> _Study questions_
(1) From the Google search tricks post below, write out the passage starting with "Wednesday 8 March" and going on through "be in parentheses.", word for word.
(2) What three conditions does the Google search tricks post below give for the AROUND function to work?

> _Text segment_
□ □ □ □ □

Wednesday 8 March 2017

Google Search Tricks You Need To Remember

The Google 'Around' Function Search Trick

I wrote the Google Search Tricks blog post on my website and thought I'd share here as well - read on for some fantastic insights into Google search tips:



One very powerful, but undocumented, search tool, is the AROUND function. If you wanted to research Barack Obama's interactions with Australia, you could simply include both terms in a search, but you'd find thousands of articles in which these two terms may appear many paragraphs apart, and bear no relation to one another.

But if instead you search "obama" AROUND(10) "australia" then the first results will be one in which Obama appears within ten words of Australia. NOTE: for this to work, both search terms must be in quotes, AROUND must be capitalized, and the number must be in parentheses.

Ebay and Google - Using the negative sign to exclude results

(-) Knowing how and when to use the minus sign in a search query. i.e. search George Washington -gwu.edu. This also work with eBay e.g. iphone case -gel (to exclude all iphone cases made of gel)

□ □ □ □ □

> _Input data_

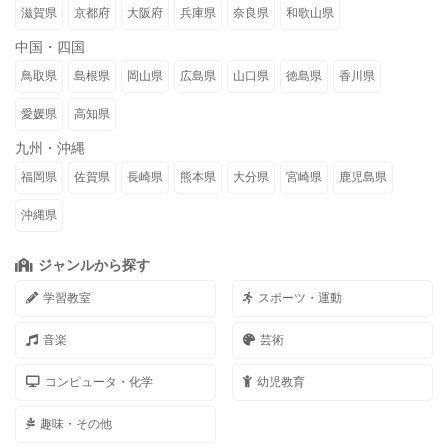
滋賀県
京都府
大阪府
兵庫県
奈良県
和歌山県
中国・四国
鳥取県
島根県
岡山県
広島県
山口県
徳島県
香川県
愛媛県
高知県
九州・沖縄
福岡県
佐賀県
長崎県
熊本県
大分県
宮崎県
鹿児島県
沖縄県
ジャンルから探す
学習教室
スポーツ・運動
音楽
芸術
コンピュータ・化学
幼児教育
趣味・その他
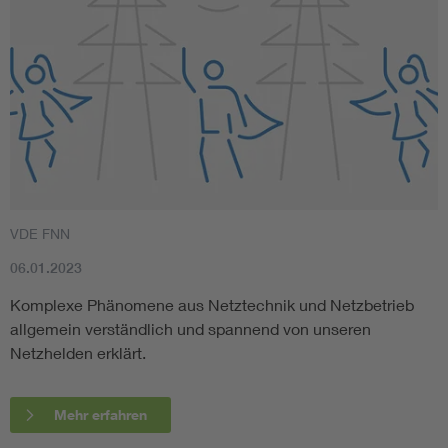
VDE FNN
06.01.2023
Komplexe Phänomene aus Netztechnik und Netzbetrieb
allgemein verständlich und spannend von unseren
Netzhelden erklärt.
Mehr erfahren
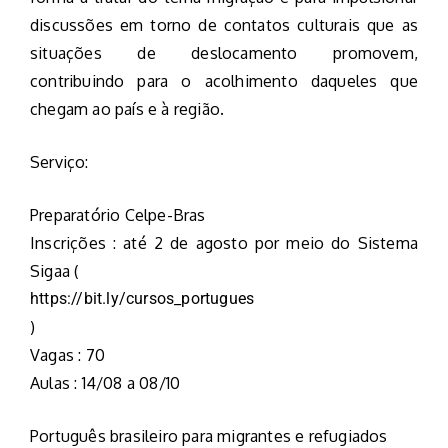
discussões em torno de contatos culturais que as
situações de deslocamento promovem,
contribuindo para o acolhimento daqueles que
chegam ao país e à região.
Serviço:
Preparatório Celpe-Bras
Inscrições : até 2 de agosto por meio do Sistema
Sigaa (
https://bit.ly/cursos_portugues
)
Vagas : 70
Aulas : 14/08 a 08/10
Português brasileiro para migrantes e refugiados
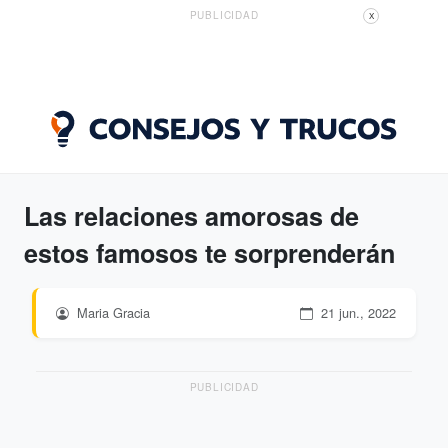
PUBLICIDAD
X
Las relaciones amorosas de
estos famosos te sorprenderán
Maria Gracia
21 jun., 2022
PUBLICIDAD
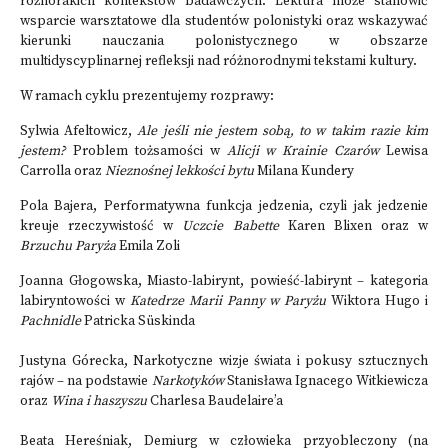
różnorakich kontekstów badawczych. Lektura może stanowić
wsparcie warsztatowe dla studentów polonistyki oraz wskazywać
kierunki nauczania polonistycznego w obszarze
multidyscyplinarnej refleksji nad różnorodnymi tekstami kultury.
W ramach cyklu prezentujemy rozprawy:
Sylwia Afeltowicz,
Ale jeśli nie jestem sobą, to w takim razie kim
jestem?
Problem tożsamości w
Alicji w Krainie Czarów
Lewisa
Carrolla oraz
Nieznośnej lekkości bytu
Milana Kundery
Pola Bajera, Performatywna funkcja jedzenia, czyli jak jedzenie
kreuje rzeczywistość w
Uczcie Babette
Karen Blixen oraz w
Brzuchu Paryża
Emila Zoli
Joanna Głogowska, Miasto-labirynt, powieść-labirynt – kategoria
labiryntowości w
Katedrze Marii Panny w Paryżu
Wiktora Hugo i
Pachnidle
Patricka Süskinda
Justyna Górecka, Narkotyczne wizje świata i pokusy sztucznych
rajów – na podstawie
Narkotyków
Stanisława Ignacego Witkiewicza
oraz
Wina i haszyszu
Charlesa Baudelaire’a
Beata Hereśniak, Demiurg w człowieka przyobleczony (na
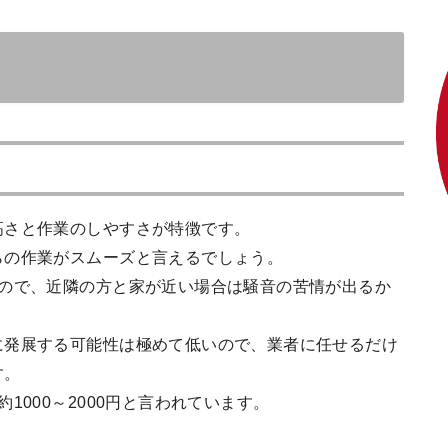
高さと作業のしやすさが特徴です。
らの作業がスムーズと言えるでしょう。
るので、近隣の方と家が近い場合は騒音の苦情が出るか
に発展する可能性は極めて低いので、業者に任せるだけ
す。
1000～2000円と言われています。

□ □ □ □ □

> _Responses to the tasks_
(1)
Wednesday 8 March 2017

Google Search Tricks You Need To Remember

The Google 'Around' Function Search Trick

I wrote the Google Search Tricks blog post on my website and thought I'd share here as well - read on for some fantastic insights into Google search tips:



One very powerful, but undocumented, search tool, is the AROUND function. If you wanted to research Barack Obama's interactions with Australia, you could simply include both terms in a search, but you'd find thousands of articles in which these two terms may appear many paragraphs apart, and bear no relation to one another.

But if instead you search "obama" AROUND(10) "australia" then the first results will be one in which Obama appears within ten words of Australia. NOTE: for this to work, both search terms must be in quotes, AROUND must be capitalized, and the number must be in parentheses.

(2) Both search terms must be in quotes, AROUND must be capitalized, and the number must be in parentheses.